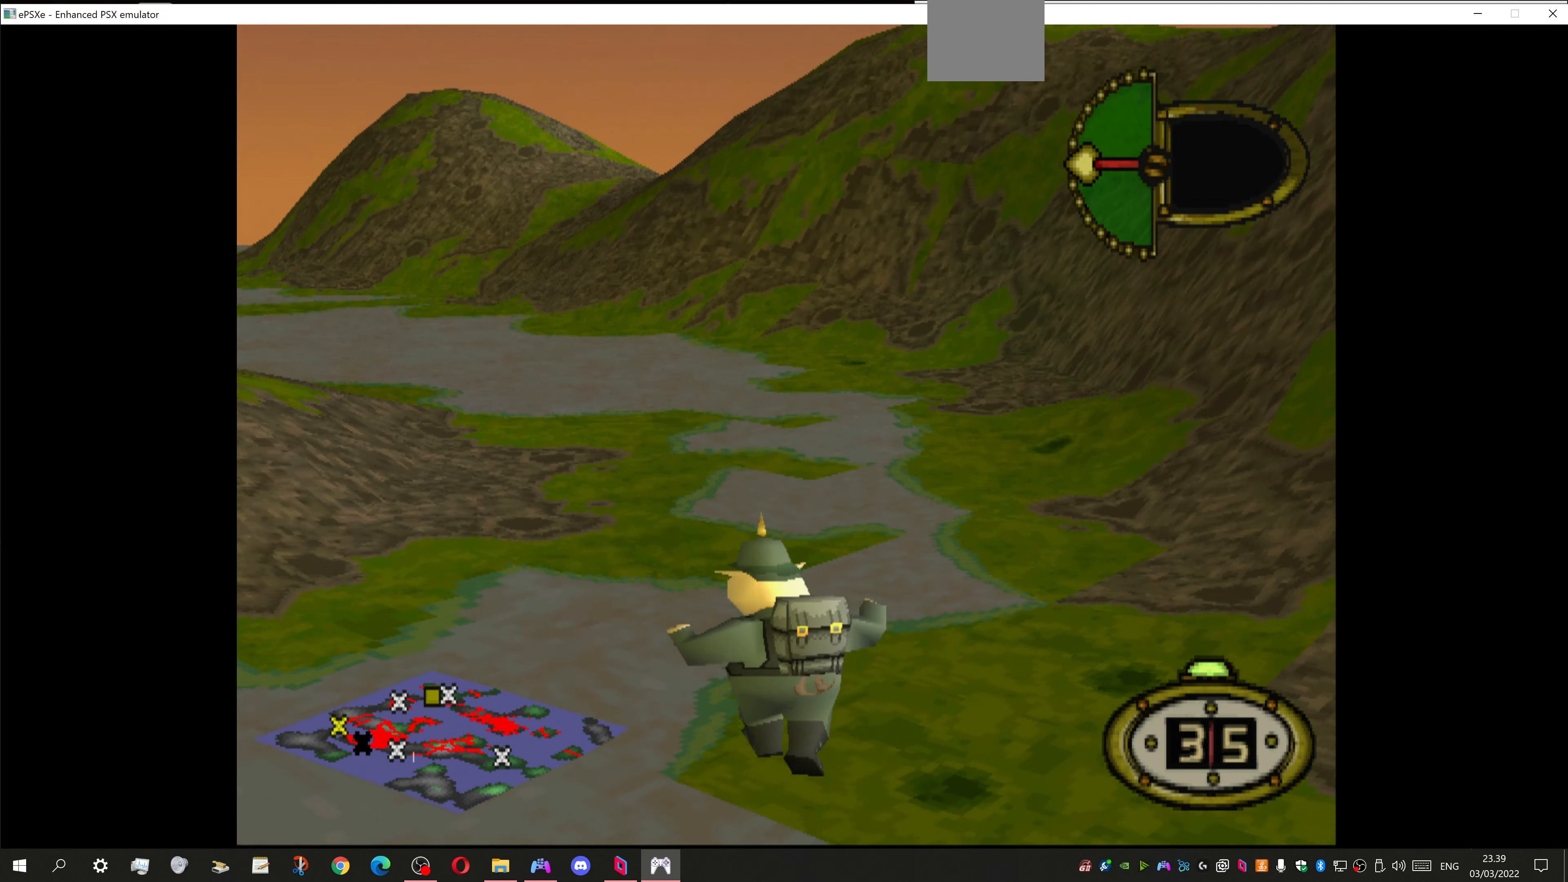
{"buttons": ["DPAD_UP", "DPAD_LEFT"], "left_stick": "center", "right_stick": "center", "events": [[467, "DPAD_LEFT", "down"]]}
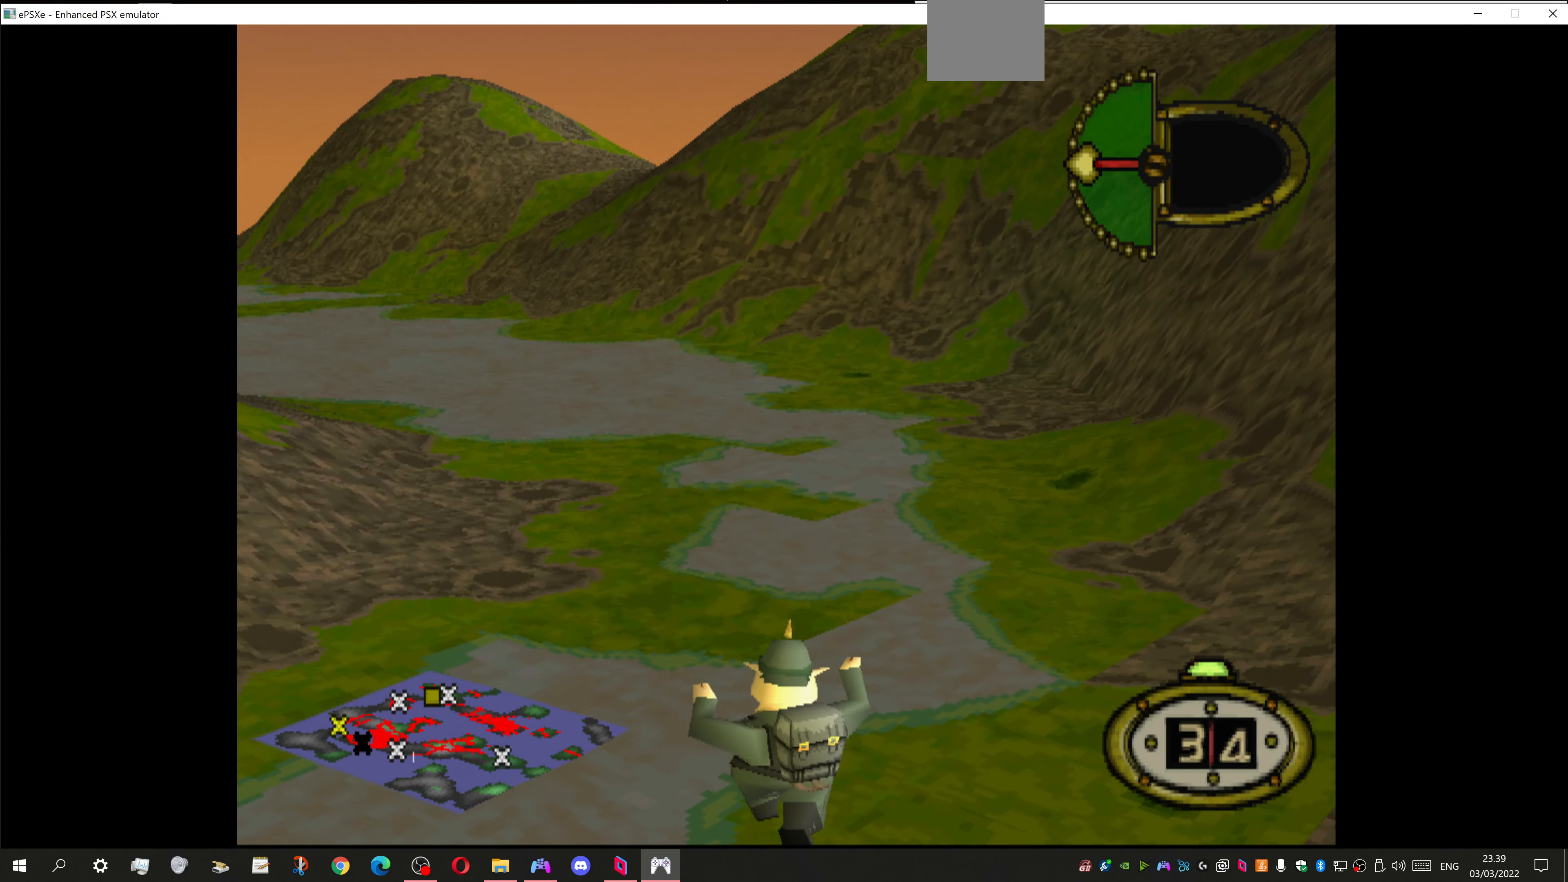
{"buttons": ["DPAD_UP", "DPAD_LEFT"], "left_stick": "center", "right_stick": "center", "events": [[267, "SQUARE", "down"], [367, "SQUARE", "up"]]}
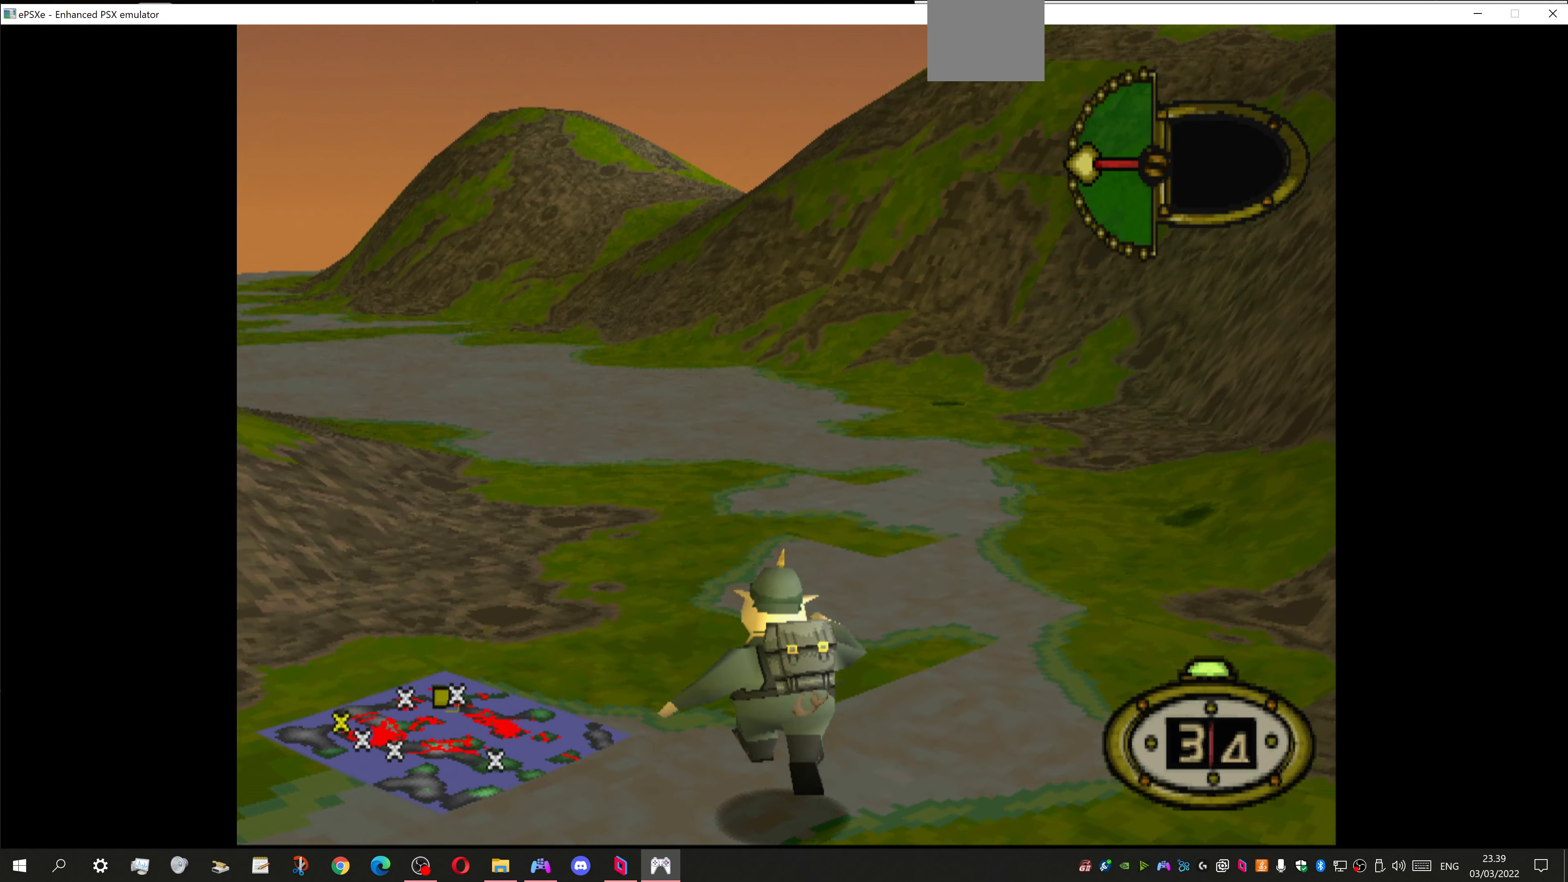
{"buttons": [], "left_stick": "center", "right_stick": "center", "events": [[67, "DPAD_LEFT", "up"], [234, "DPAD_UP", "up"]]}
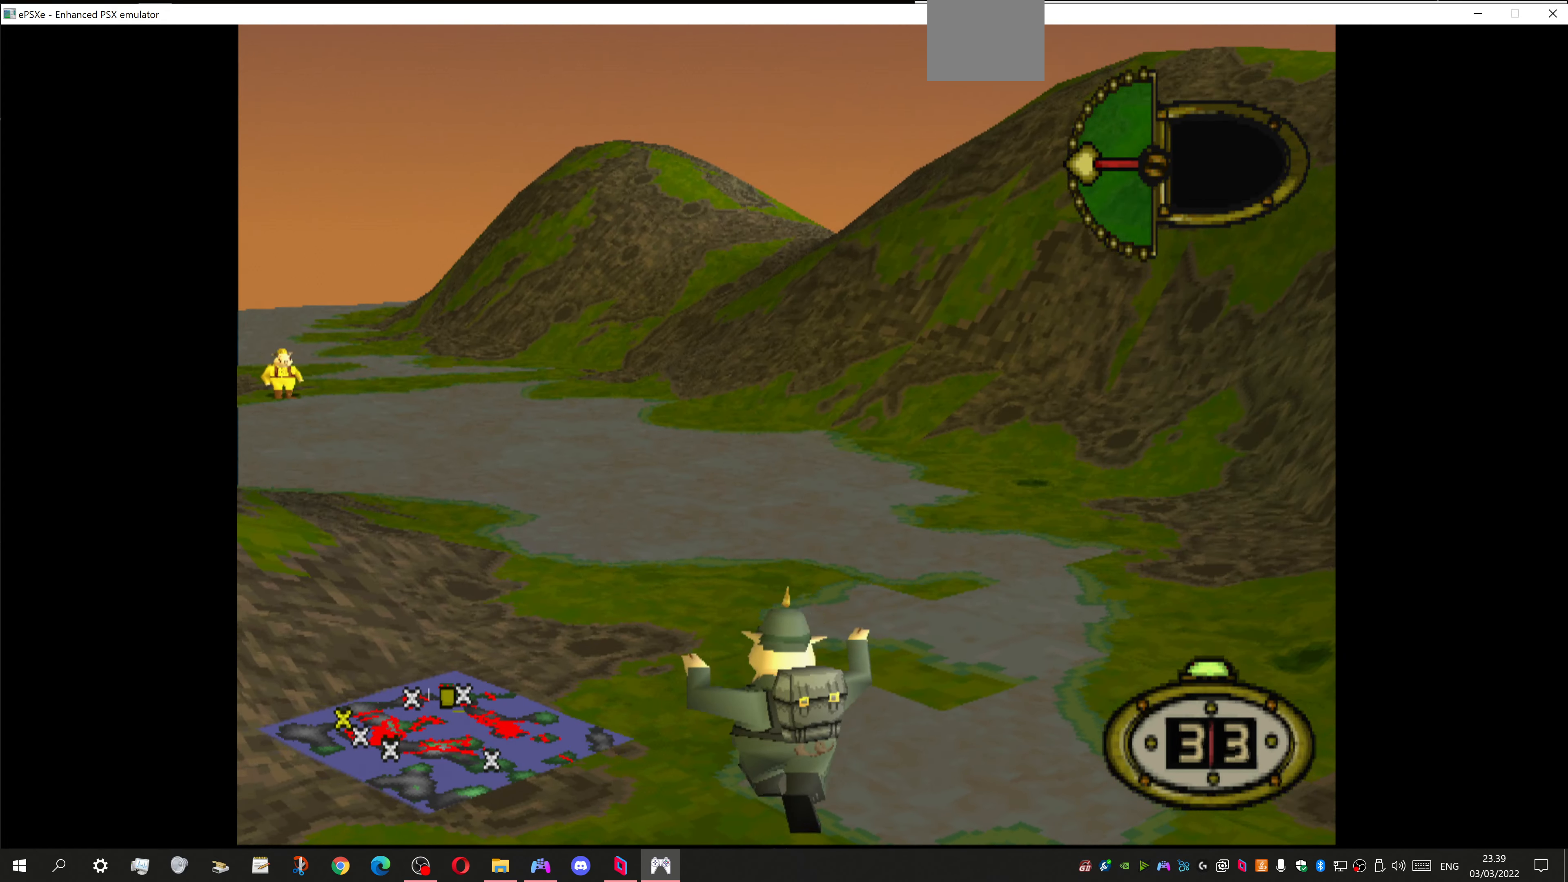
{"buttons": ["DPAD_RIGHT"], "left_stick": "center", "right_stick": "center", "events": [[267, "DPAD_RIGHT", "down"]]}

#### WHAT NEEDS TO BE DONE:
Print every line of the material exactly as written, but drop the pictures.

#### TASK SOLUTION:
{"buttons": ["DPAD_UP", "DPAD_LEFT"], "left_stick": "center", "right_stick": "center", "events": [[467, "DPAD_LEFT", "down"]]}
{"buttons": ["DPAD_UP", "DPAD_LEFT"], "left_stick": "center", "right_stick": "center", "events": [[267, "SQUARE", "down"], [367, "SQUARE", "up"]]}
{"buttons": [], "left_stick": "center", "right_stick": "center", "events": [[67, "DPAD_LEFT", "up"], [234, "DPAD_UP", "up"]]}
{"buttons": ["DPAD_RIGHT"], "left_stick": "center", "right_stick": "center", "events": [[267, "DPAD_RIGHT", "down"]]}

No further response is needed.